### YOUR INSTRUCTIONS:
Report each line below that carries the word "Minimum".

(Saved data entries)
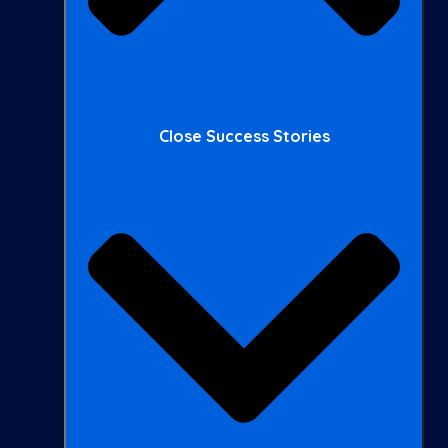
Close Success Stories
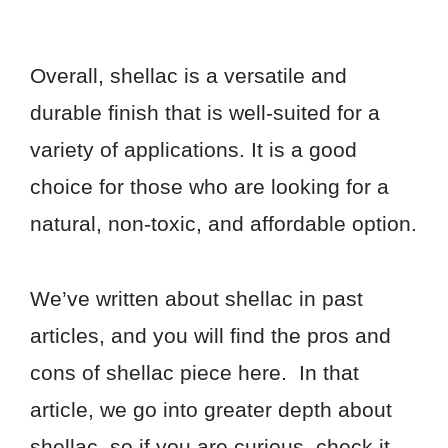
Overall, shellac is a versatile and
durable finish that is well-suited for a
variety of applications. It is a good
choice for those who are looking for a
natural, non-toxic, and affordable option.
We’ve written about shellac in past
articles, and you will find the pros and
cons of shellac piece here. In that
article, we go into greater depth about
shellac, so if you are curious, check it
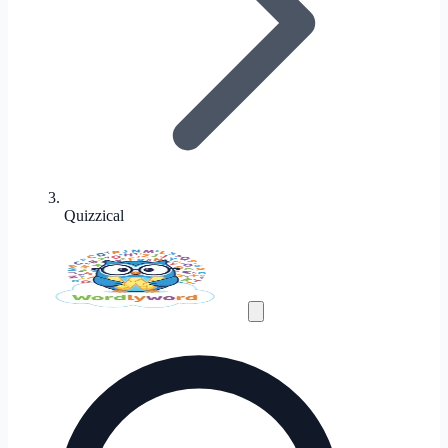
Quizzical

---

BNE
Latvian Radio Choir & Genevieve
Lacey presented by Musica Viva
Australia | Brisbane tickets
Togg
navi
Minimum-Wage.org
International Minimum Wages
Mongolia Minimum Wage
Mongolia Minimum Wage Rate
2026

### OUTPUT BELOW:
Minimum-Wage.org
International Minimum Wages
Mongolia Minimum Wage
Mongolia Minimum Wage Rate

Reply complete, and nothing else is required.